══ ENTRIES SUPPLIED

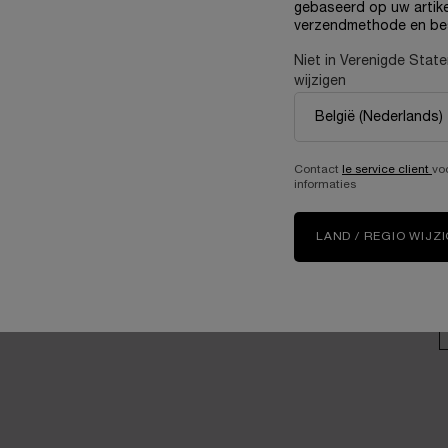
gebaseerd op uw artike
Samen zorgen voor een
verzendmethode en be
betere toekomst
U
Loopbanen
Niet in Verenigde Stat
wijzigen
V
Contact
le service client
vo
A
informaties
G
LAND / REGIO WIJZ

════
══ ENTRIES SUPPLIED

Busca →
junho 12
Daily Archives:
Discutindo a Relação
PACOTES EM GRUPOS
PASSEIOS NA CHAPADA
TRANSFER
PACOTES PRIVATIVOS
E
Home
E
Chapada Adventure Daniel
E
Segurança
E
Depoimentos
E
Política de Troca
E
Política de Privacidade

════

EXERCISE DIRECTIONS: Begin at the line that has "gebaseerd op uw artike" and stop after the line that has "LAND / REGIO WIJZ". Write out only those lines, swapping "Loopbanen" for "Vacatures" and leaving everything else untouched.

RESPONSE TO THIS EXERCISE:
gebaseerd op uw artike
Samen zorgen voor een
verzendmethode en be
betere toekomst
U
Vacatures
Niet in Verenigde Stat
wijzigen
V
Contact
le service client
vo
A
informaties
G
LAND / REGIO WIJZ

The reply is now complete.